[Start of Attachment]
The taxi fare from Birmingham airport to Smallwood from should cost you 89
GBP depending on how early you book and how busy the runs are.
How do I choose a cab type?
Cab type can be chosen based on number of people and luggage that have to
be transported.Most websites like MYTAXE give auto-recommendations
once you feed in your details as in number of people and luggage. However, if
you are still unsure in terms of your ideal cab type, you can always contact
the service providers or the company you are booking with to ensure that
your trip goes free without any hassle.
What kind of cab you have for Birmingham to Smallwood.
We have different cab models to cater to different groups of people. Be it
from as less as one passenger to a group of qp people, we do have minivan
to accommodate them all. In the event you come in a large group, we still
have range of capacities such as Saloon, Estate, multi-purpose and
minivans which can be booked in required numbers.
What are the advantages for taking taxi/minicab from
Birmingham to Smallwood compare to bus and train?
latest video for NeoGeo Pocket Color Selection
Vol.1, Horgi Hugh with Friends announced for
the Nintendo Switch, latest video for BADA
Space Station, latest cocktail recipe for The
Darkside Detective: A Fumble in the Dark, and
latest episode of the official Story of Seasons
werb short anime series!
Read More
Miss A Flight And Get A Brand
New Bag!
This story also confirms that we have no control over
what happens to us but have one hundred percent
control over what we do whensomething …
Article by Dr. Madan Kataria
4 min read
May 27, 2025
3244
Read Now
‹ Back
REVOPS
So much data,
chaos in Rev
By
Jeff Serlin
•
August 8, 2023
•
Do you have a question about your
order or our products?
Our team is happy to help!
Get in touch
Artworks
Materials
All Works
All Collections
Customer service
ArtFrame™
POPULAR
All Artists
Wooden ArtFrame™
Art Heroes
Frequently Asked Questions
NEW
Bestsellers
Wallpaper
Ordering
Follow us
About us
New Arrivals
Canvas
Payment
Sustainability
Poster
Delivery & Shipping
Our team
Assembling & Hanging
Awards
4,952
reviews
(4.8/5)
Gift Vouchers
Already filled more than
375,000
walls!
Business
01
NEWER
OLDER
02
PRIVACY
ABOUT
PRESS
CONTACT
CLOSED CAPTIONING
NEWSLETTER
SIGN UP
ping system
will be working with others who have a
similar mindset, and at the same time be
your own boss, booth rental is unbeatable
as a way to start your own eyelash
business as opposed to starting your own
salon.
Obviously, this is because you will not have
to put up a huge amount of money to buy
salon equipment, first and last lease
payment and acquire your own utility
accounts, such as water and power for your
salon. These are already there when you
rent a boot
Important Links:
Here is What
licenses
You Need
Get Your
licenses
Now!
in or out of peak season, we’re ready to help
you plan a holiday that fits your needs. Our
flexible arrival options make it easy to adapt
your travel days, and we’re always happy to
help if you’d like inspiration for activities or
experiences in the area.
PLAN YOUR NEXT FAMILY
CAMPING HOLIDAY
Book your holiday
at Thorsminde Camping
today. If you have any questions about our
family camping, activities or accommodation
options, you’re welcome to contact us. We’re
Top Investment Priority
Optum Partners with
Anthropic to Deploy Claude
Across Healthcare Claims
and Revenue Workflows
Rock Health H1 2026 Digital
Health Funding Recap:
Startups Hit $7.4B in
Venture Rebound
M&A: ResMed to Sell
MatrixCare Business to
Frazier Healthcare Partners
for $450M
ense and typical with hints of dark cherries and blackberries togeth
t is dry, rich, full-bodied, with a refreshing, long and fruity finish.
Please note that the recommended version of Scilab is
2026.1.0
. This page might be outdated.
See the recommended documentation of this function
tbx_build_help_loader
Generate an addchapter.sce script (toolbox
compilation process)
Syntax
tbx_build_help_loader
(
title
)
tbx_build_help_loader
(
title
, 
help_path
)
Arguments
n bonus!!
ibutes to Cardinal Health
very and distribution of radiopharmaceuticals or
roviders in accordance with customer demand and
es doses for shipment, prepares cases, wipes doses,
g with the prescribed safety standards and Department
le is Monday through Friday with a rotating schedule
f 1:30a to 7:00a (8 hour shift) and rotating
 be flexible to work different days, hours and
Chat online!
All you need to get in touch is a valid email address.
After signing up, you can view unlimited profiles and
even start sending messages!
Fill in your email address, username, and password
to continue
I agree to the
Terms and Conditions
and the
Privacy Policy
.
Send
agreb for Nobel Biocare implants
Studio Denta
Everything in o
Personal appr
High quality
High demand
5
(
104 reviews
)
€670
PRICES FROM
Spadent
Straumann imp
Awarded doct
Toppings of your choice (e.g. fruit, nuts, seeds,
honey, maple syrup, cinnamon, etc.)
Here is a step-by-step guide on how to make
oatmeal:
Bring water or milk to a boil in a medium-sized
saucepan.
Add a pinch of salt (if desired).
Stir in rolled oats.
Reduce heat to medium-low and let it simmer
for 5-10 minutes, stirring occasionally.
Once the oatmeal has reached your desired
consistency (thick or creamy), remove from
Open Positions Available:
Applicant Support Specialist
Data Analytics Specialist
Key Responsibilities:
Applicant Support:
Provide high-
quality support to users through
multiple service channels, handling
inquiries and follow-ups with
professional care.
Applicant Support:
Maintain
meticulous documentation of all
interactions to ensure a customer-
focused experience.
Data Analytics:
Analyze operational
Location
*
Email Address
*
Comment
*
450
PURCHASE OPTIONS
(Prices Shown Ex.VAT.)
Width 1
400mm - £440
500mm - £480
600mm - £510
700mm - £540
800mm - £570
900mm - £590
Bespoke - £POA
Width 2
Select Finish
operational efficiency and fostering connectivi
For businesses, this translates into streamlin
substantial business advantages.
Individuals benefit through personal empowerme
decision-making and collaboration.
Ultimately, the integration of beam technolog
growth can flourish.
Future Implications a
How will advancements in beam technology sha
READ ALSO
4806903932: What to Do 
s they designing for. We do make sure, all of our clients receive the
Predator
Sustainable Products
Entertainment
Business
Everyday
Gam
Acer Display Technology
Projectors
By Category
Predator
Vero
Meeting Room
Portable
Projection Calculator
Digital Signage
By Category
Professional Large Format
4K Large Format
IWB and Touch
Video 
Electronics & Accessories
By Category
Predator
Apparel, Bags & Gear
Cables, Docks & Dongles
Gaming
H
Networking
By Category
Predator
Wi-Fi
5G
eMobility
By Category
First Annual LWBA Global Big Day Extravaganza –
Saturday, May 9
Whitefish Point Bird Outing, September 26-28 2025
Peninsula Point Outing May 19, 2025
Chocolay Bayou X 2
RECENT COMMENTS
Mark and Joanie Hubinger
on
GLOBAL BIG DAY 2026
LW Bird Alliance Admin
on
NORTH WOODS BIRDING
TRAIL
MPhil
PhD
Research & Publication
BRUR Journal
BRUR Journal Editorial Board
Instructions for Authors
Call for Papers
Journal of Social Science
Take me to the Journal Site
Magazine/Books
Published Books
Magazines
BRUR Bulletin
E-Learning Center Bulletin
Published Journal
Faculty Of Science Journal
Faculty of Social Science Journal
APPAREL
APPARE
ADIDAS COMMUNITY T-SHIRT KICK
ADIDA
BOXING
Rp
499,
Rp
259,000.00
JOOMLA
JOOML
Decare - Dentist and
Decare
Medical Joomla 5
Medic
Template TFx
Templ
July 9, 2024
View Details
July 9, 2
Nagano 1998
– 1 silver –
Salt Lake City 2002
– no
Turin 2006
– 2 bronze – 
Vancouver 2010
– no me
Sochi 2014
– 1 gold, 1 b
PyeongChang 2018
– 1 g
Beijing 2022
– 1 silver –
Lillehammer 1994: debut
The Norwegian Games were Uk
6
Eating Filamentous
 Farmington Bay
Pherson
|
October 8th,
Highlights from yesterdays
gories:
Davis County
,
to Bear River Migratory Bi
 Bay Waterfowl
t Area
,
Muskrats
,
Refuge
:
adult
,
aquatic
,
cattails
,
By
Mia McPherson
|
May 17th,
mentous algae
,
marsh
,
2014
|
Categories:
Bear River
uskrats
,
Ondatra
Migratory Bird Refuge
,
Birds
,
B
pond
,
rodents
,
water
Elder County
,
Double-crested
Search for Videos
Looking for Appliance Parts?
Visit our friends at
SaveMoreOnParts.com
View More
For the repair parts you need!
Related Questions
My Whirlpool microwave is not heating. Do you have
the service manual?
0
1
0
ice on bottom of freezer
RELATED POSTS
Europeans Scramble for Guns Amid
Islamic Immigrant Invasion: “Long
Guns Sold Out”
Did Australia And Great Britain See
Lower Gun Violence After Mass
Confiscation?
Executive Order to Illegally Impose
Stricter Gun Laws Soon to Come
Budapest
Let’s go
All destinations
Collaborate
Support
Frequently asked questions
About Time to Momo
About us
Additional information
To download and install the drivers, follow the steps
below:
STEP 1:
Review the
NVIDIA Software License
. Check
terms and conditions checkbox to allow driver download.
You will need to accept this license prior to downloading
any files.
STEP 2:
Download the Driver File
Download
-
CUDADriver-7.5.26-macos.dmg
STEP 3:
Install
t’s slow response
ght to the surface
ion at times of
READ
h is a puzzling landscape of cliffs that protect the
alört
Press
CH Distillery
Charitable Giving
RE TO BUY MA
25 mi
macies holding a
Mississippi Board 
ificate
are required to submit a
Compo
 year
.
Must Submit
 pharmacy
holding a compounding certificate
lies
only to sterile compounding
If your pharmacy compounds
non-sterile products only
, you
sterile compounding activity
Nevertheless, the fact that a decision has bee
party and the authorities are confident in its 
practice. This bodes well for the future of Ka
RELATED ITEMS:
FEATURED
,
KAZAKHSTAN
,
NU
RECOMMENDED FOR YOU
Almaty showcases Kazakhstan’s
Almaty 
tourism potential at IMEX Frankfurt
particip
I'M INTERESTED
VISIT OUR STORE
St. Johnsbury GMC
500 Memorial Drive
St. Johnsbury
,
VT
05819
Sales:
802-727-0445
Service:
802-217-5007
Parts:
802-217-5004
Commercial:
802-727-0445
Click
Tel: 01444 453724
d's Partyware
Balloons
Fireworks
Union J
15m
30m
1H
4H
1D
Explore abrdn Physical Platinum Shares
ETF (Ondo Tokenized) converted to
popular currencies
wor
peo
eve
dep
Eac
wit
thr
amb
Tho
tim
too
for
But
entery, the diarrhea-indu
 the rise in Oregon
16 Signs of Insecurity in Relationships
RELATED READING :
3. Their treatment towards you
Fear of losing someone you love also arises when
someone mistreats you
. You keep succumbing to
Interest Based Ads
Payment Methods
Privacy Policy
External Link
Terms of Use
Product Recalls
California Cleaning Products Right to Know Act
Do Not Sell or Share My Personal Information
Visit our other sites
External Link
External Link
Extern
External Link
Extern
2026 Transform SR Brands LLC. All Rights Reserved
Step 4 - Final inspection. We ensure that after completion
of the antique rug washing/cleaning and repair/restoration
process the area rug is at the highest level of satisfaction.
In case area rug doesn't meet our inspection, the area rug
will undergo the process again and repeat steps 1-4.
[End of Attachment]
_What the task requires_. Turn the listing above, from its first line up to and including the line with "Darkside Detective: A Fumble in the Dark, and", into a numbered list, leaving out any blank lines.

_Response to this exercise_.
1. The taxi fare from Birmingham airport to Smallwood from should cost you 89
2. GBP depending on how early you book and how busy the runs are.
3. How do I choose a cab type?
4. Cab type can be chosen based on number of people and luggage that have to
5. be transported.Most websites like MYTAXE give auto-recommendations
6. once you feed in your details as in number of people and luggage. However, if
7. you are still unsure in terms of your ideal cab type, you can always contact
8. the service providers or the company you are booking with to ensure that
9. your trip goes free without any hassle.
10. What kind of cab you have for Birmingham to Smallwood.
11. We have different cab models to cater to different groups of people. Be it
12. from as less as one passenger to a group of qp people, we do have minivan
13. to accommodate them all. In the event you come in a large group, we still
14. have range of capacities such as Saloon, Estate, multi-purpose and
15. minivans which can be booked in required numbers.
16. What are the advantages for taking taxi/minicab from
17. Birmingham to Smallwood compare to bus and train?
18. latest video for NeoGeo Pocket Color Selection
19. Vol.1, Horgi Hugh with Friends announced for
20. the Nintendo Switch, latest video for BADA
21. Space Station, latest cocktail recipe for The
22. Darkside Detective: A Fumble in the Dark, and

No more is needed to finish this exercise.